M. Night Makes It Clear as Day
Jun 17, 2008Starting with his breakthrough classic The Sixth Sense in 1999, M. Knight Shyamalan's spent nearly a decade torturing audiences with suspense and his trademark plot twists, what the director calls "paradigm shifts." His newest movie, The Happening, is being touted as return to his tension-wracked routes after the disappointing Lady in the Water. Here, Shyamalan speaks about working with Happening star Mark Wahlberg and why the director (proudly?) refers to his latest effort as a "B movie."
Q: Can you tell me a little bit about your new movie?
A: It’s called The Happening, and it’s a 90-minute paranoia movie. It’s meant to be an intense, intense experience. That’s it’s foremost thing, kind of a B movie, but the best B movie that you’ve ever seen, that’s the hope – and very, very scary.

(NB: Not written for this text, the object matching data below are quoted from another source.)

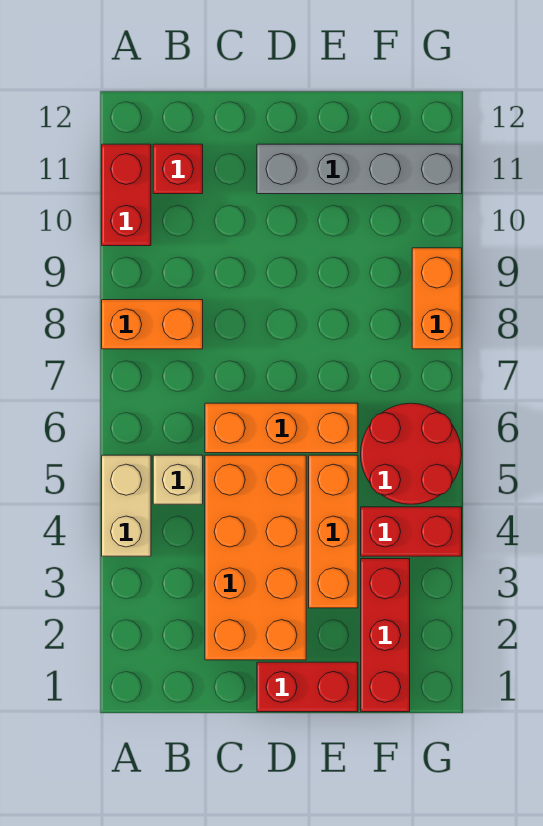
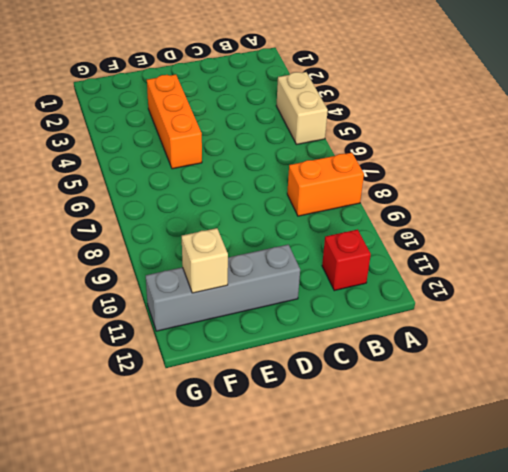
tan 1x1 brick [182,228,228,293] -> tan 1x1 brick moved to [153,455,203,504]
none -> red 1x2 brick [102,144,151,246]
none -> orange 2x4 brick [205,455,306,660]
none -> orange 1x3 brick [205,403,358,453]

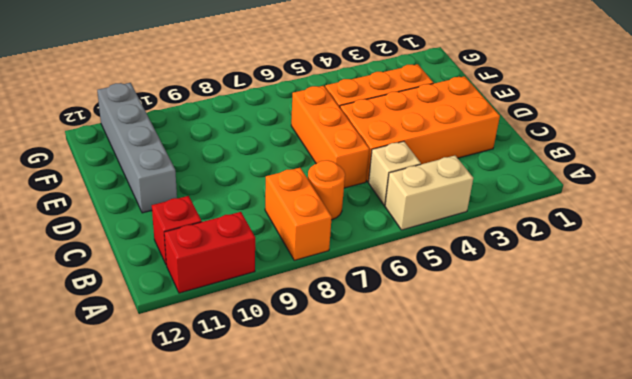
orange 1x1 round brick [308,160,345,220] -> none
none -> red 1x2 brick [257,662,358,712]
none -> red 1x3 brick [361,559,410,712]
none -> red 1x2 brick [361,507,462,556]

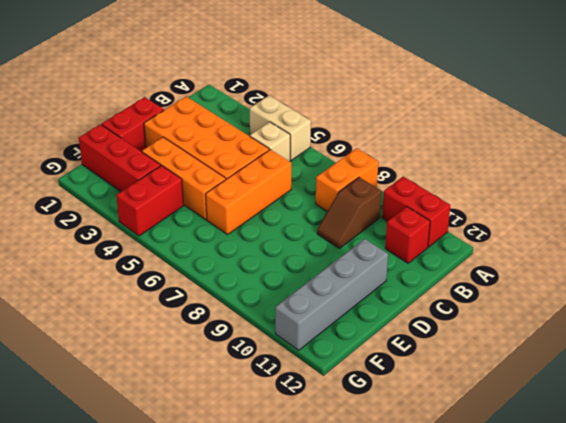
brown 1x2 slope [317,177,382,248] -> none
none -> red 2x2 round brick [361,403,462,504]
none -> orange 1x2 brick [412,248,462,349]

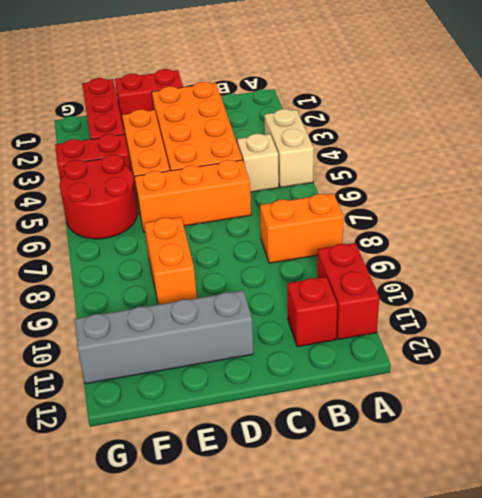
orange 1x2 brick [144,217,197,305] -> orange 1x2 brick moved to [412,248,462,349]

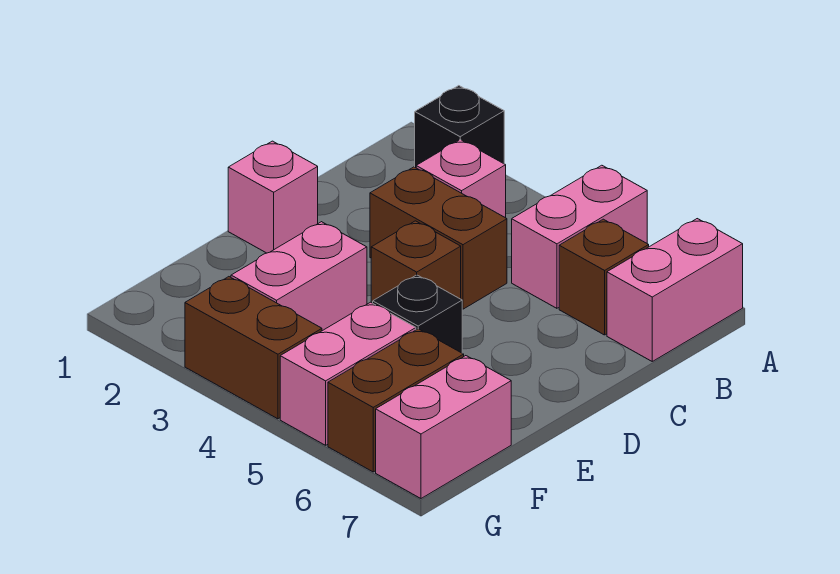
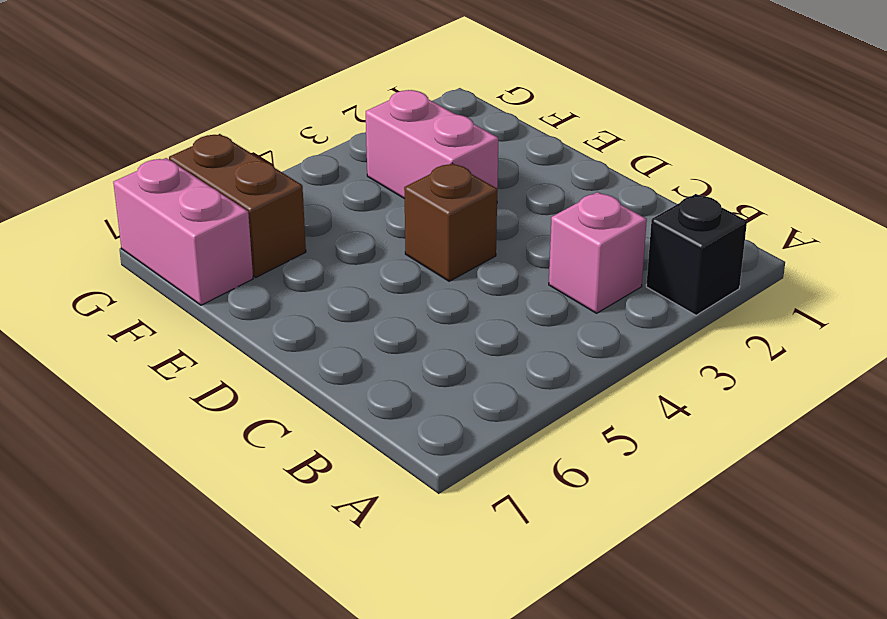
none -> pink 1x2 brick [512,165,647,308]
none -> pink 1x2 brick [607,219,743,361]
none -> brown 1x1 brick [559,219,649,335]

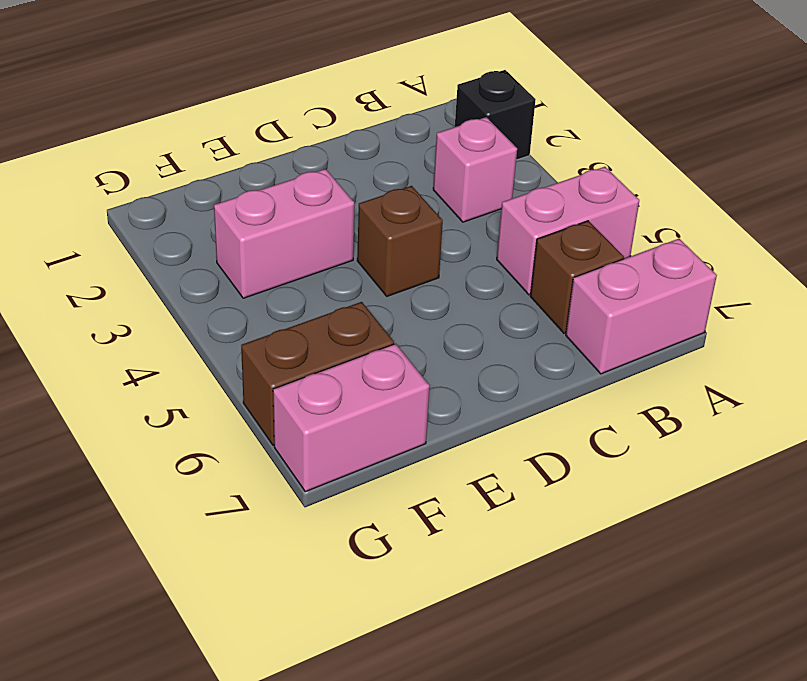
none -> brown 1x2 brick [370,167,507,309]
none -> pink 1x1 brick [228,141,318,253]
none -> black 1x1 brick [373,275,462,353]

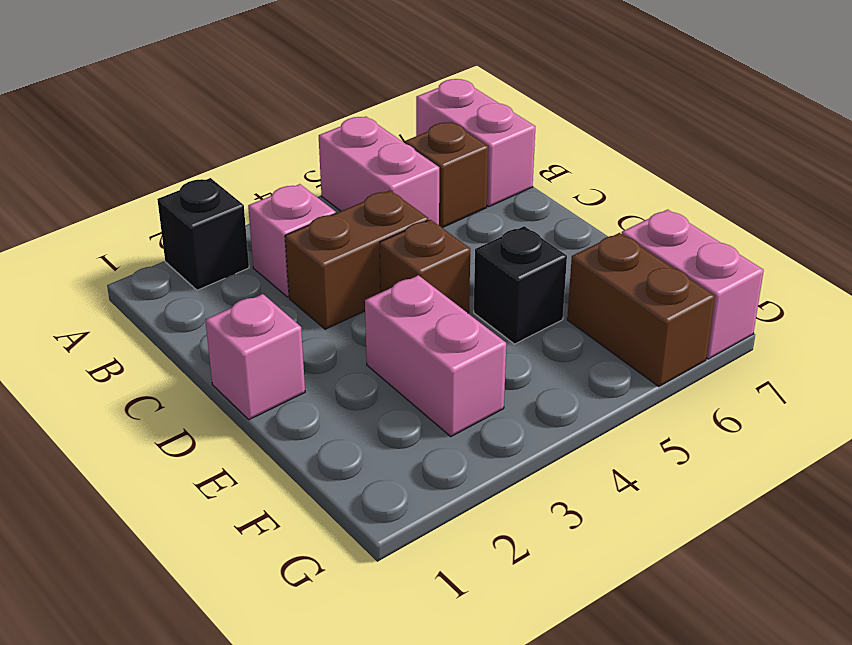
none -> pink 1x2 brick [280,302,416,445]
none -> brown 1x2 brick [185,277,322,419]

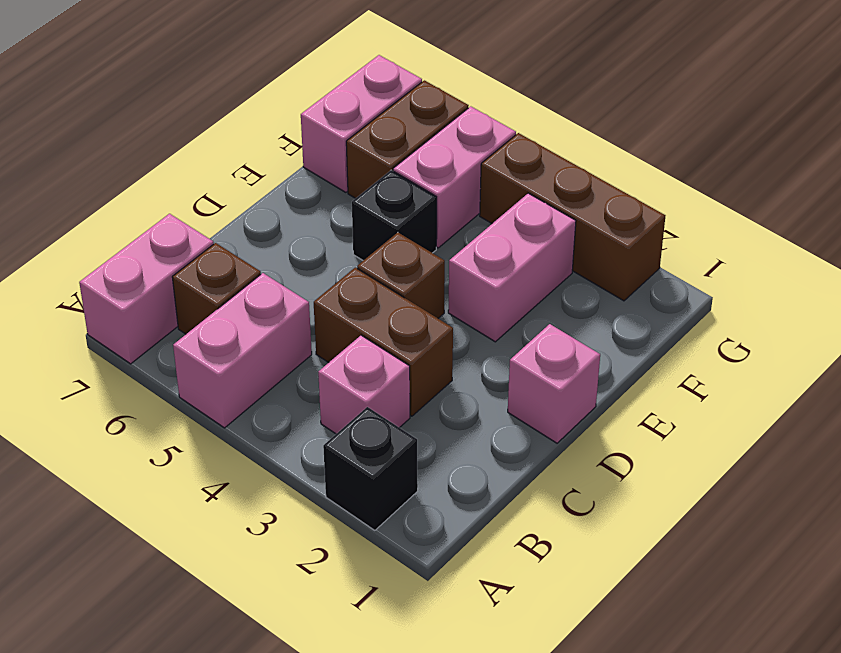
brown 1x3 brick [480,133,665,301] -> brown 1x2 brick [185,277,322,419]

You know when I used to look at the kind of movies that were most effective to people, I used to go, "Wow, those are the best experiences that I’ve had in the movies." And the goal was okay, we’re just going to make you feel like this couple and want you to, by the end of the movie, be paranoid about something that you were not paranoid about when you walked into the theatre.
Q: Did the R rating help? When did you know that you could kind of go in that direction?

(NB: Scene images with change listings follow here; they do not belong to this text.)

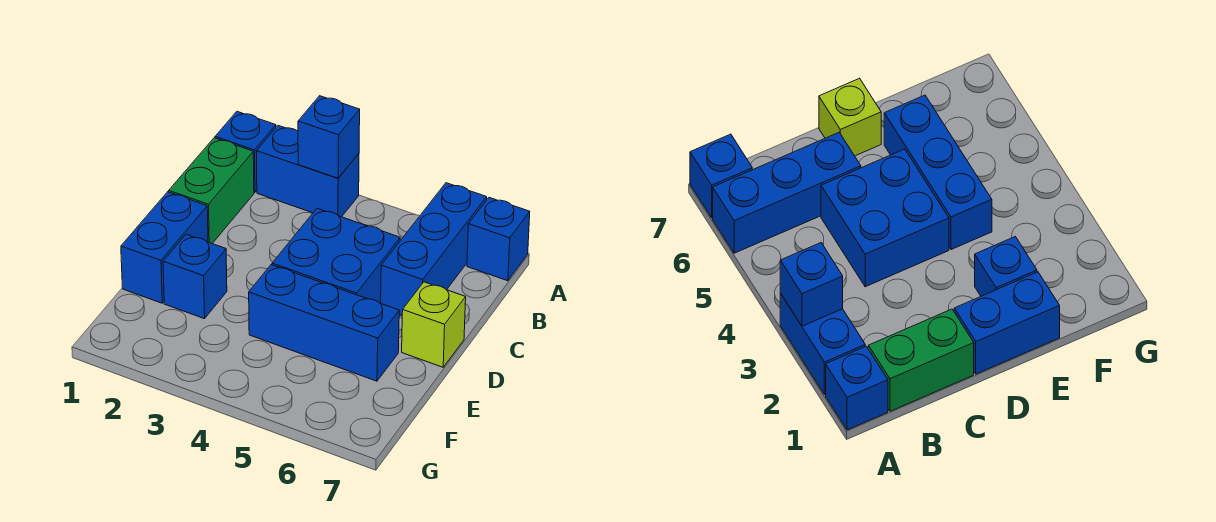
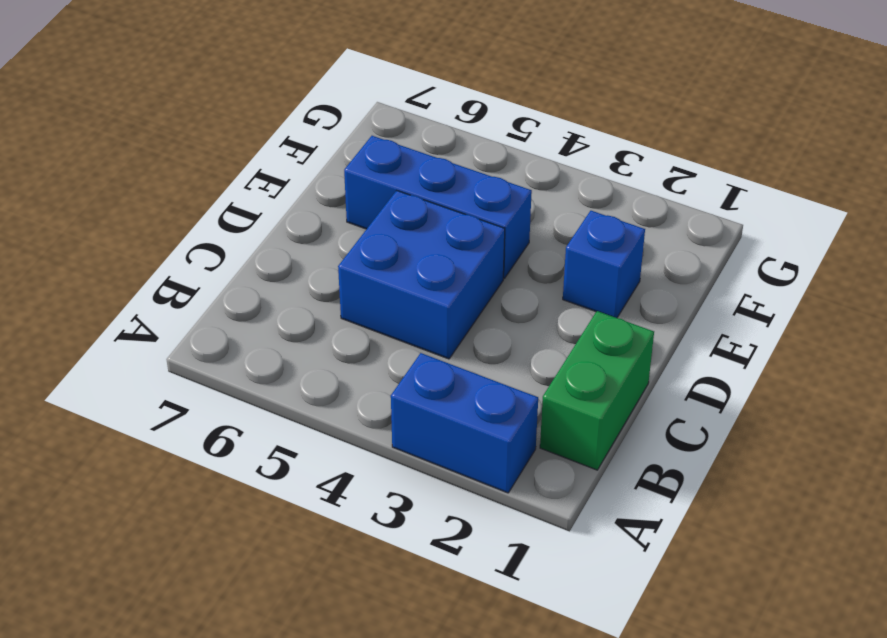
none -> blue 1x1 brick [215,112,276,193]
none -> blue 1x3 brick [381,183,487,316]

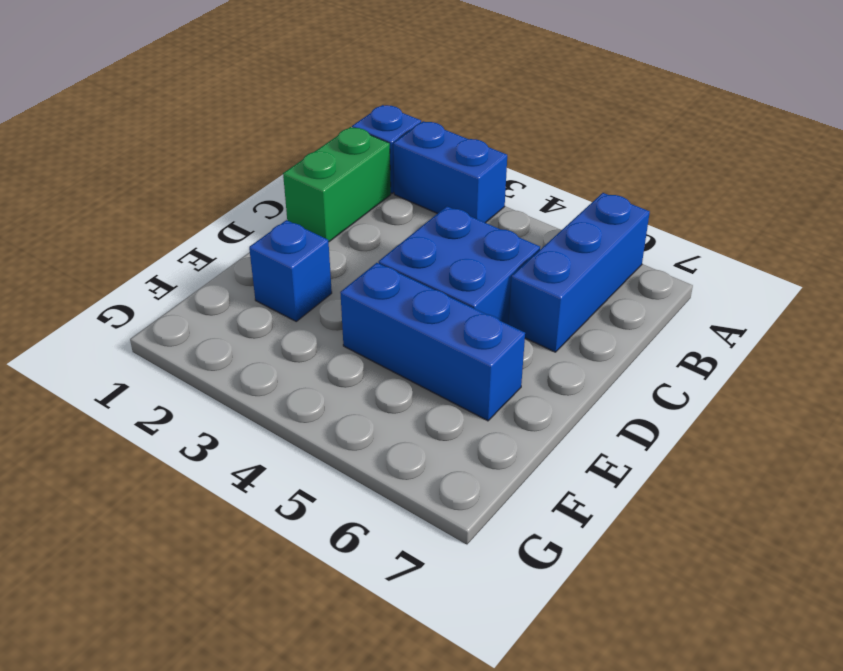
none -> blue 1x1 brick [467,198,530,281]
none -> blue 1x2 brick [121,192,208,303]

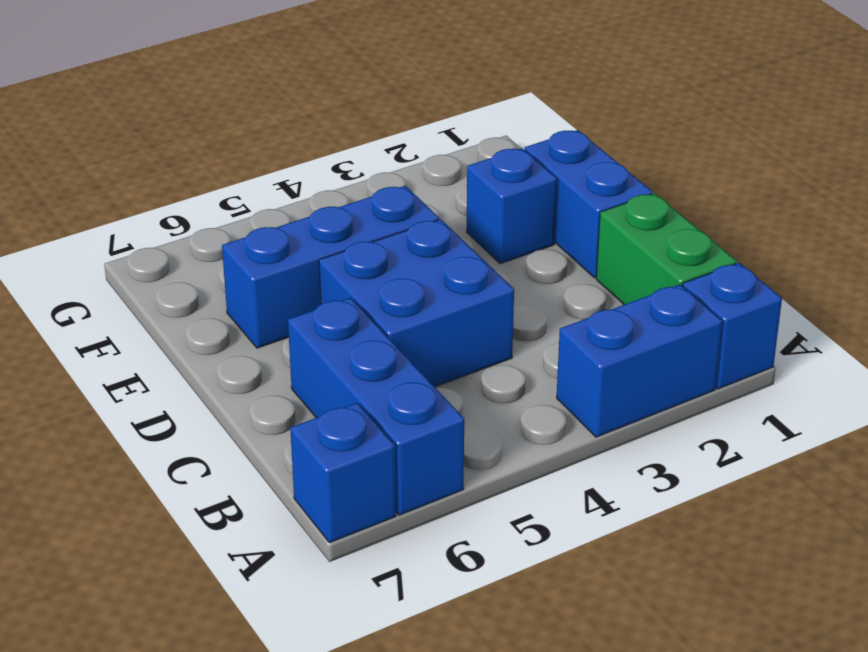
none -> lime 1x1 brick [402,282,466,367]
none -> blue 1x1 brick [298,96,360,178]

A: Well when I sold the script to Fox they said they’d buy it, but they wanted me to make it as a[n] R and go for it. And I said, "Really?" and they said they’ve never made that call before, probably no studio has ever made that call before, and it will probably never be made again but go for it. And I said, "Alright, let me think about it."
And I was kind of thinking about it, thinking about it and I said, "Wow, you know this could be really exciting," you know, to do it this way. Because the screenplay, it was no doubt it was an R, if anything it was an NC-17, the screenplay, and...when I read it, I’d go, "Wow, I’d have to change it to make it PG 13. To make this movie it’s an R."
Q: What was it like working with Mark?
A: Mark is, you know, he’s a friend of mine. He’s a goofball, that guy. I never see the tough guy side of him. I’ve only seen it in the movies, like when I see him as a person, he’s just so sweet and kind and kind of an innocent...I think the closet role he’s ever played was the Boogie Nights role where he was just an innocent; he didn’t know the things around him and he was hoping and dreaming.
And that’s why he’s so endearing to audiences, I think. It's because he gives that off, that kind of charming naiveté, and that’s what I wanted for the movie, at the center of the movie. [He's] a guy who is a high school science teacher, he’s not a hero, he’s not gonna save the day, nothing like that. He’s not gonna find the answer, just a guy trying to survive and trying to stay with his positive outlook on life, which is really, really hard given the circumstances.
Q: That’s great. I like how you use, I think, the three characters to kind of symbolize...parts of humanity. Can you talk about that quickly, what you were doing?
A: Yeah, I mean, you know Mark and his best friend, [played by] John Leguizamo kind of represent guys who are in the academic world. John plays a math teacher, and then Mark plays the science teacher. However, they see in their fields bigger things, and they see belief in them because there are things, they see patterns and excitement, and they just are inspired by those subjects. And you know when you get a great teacher they are just inspired. They see in social studies or they see in science something exciting; you can see that they’re inspired. What they don’t get, they love. They think it’s exciting, they are like that, they are in that world.
And Mark, it’s a kind of an innocence really. They approach life as a kind of, "People are good, and life is good," and that’s kind of a naïve point of view in this day and age.
And Zooey’s character Alma is a woman struggling, because she feels like to believe that about the world is naïve, it’s childlike, and that’s the conflict that they have during the movie, about whether it is naïve to be hopeful about humanity and to go around in life and say..."It’s gonna be alright. Things are gonna be good." Would you shut up, you know? Which way is correct? And she is struggling over that. And really, the movie is almost a fight for her soul, about which side of the line she is going to fall, and it’s really the thing I was struggling with as a human being. Is it naïve to be the way I am?